Linearity is commutative, a property involving the combination of two or more systems. Figure 5-10 shows the general idea. Imagine two systems combined in a cascade, that is, the output of one system is the input to the next. If each system is linear, then the overall combination will also be linear. The commutative property states that the order of the systems in the cascade can be rearranged without affecting the characteristics of the overall combination. You probably have used this principle in electronic circuits. For example, imagine a circuit composed of two stages, one for amplification, and one for filtering. Which is best, amplify and then filter, or filter and then amplify? If both stages are linear, the order doesn't make any difference and the overall result is the same. Keep in mind that actual electronics has nonlinear effects that may make the order important, for instance: interference, DC offsets, internal noise, slew rate distortion, etc.
Figure 5-8 shows the next step in linear system theory: multiple inputs and outputs. A system with multiple inputs and/or outputs will be linear if it is composed of linear subsystems and additions of signals. The complexity does not matter, only that nothing nonlinear is allowed inside of the system.
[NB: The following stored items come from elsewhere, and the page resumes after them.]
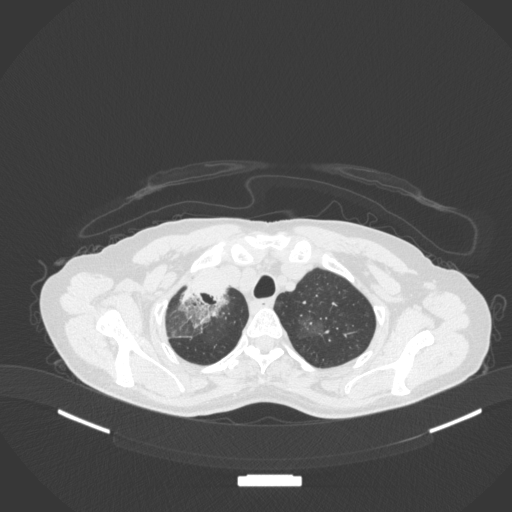
Chest CT, one axial slice. Position 278 of 311 along the scan axis. 120 kVp. Lung window (W 1500 / L -600 HU). 512 × 512 image matrix. Patient: female, 59 years. Case-level facts recorded for this patient, not image findings: clinical TNM (as recorded): T3 N0 M0; histopathological grade: G1.
Structures marked on this image (bounding box drawn by a radiologist):
- lung tumour (recorded histology: adenocarcinoma): bounding box [x1, y1, x2, y2] px = [181, 279, 230, 330]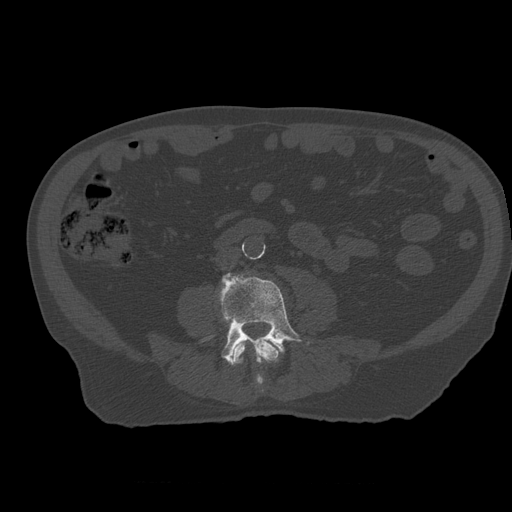
CT including the spine, one axial slice. Slice 171 of 399 in the series (ordered by position). Bone window (W 1800 / L 400 HU). 1.25 mm slice thickness. 512 × 512 image matrix, field of view 407 × 407 mm. Patient age 73 years. Case-level facts recorded for this patient, not image findings: primary cancer: prostate; vertebrae with lytic lesions (as recorded): L2.
Outlined on this slice (semi-automatically segmented with operator editing):
- L3 vertebra: bounding box (x1, y1, x2, y2) in pixels: (234, 339, 280, 393)
- L4 vertebra: (220, 272, 311, 366)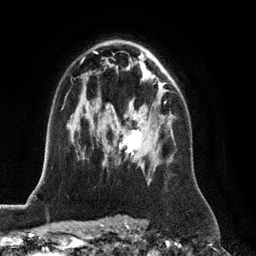
Breast MRI (dynamic contrast-enhanced), one axial slice; slice 79 of 128 in the series (ordered by position); cropped to one breast; dynamic contrast-enhanced series, time point 2 of 6 at this slice position (early post-contrast); 3 T; TE 2.8 ms, TR 6.8 ms; 1.2 mm slice thickness; 256 × 256 image matrix, field of view 190 × 190 mm. Female patient.
Structures marked on this image (semi-automatic segmentation, software-assisted and operator-edited):
- enhancing-tissue mask used for the functional tumour volume (all voxels passing the contrast-enhancement thresholds inside the analysis volume; usually the tumour): bounding box <119,101,166,155> (left, top, right, bottom; pixels)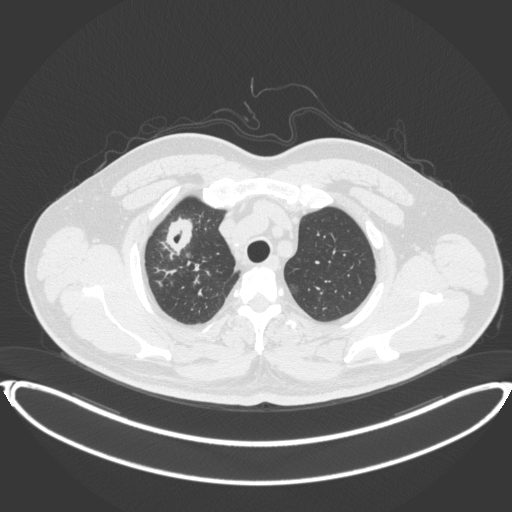
Chest CT, one axial slice. 120 kVp. Lung window (W 1500 / L -600 HU). 1 mm slice thickness. 512 × 512 image matrix. Male patient, age 53 years. Case-level facts recorded for this patient, not image findings: clinical TNM (as recorded): T2a N0 M0.
Structures marked on this image (bounding box drawn by a radiologist):
- lung tumour (recorded histology: adenocarcinoma): bounding box <162,214,198,259> (left, top, right, bottom; pixels)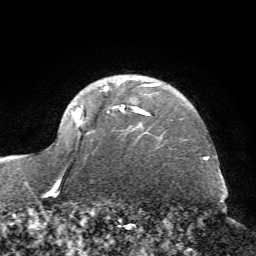
Breast MRI (dynamic contrast-enhanced), one axial slice. Slice 53 of 72 in the series (ordered by position). Cropped to one breast. Dynamic contrast-enhanced series, time point 2 of 7 at this slice position (early post-contrast). 1.5 T. TE 4.2 ms, TR 8.7 ms. 2.2 mm slice thickness. 256 × 256 image matrix. Female patient.
Outlined on this slice (semi-automatically segmented with operator editing):
- enhancing-tissue mask used for the functional tumour volume (all voxels passing the contrast-enhancement thresholds inside the analysis volume; usually the tumour): box from (x=48, y=77) to (x=156, y=195) px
To understand what linearity means for systems with multiple inputs and/or outputs, consider the following thought experiment. Start by placing a signal on one input while the other inputs are held at zero. This will cause the multiple outputs to respond with some pattern of signals. Next, repeat the procedure by placing another signal on a different input. Just as before, keep all of the other inputs at zero. This second input signal will result in another pattern of signals appearing on the multiple outputs. To finish the experiment, place both signals on their respective inputs simultaneously. The signals appearing on the outputs will simply be the superposition (sum) of the output signals produced when the input signals were applied separately.
The use of multiplication in linear systems is frequently misunderstood. This is because multiplication can be either linear or nonlinear, depending on what the signal is multiplied by. Figure 5-9 illustrates the two cases. A system that multiplies the input signal by a constant, is linear. This system is an amplifier or an attenuator, depending if the constant is greater or less than one, respectively. In contrast, multiplying a signal by another signal is nonlinear. Imagine a sinusoid multiplied by another sinusoid; the resulting waveform is clearly not sinusoidal.
Another commonly misunderstood situation relates to parasitic signals added in electronics, such as DC offsets and thermal noise. Is the addition of these extraneous signals linear or nonlinear? The answer depends on where the contaminating signals are viewed as originating. If they are viewed as coming from within the system, the process is nonlinear. This is because a sinusoidal input does not produce a pure sinusoidal output. Conversely, the extraneous signal can be viewed as externally entering the system on a separate input of a multiple input system. This makes the process linear, since only a signal addition is required within the system.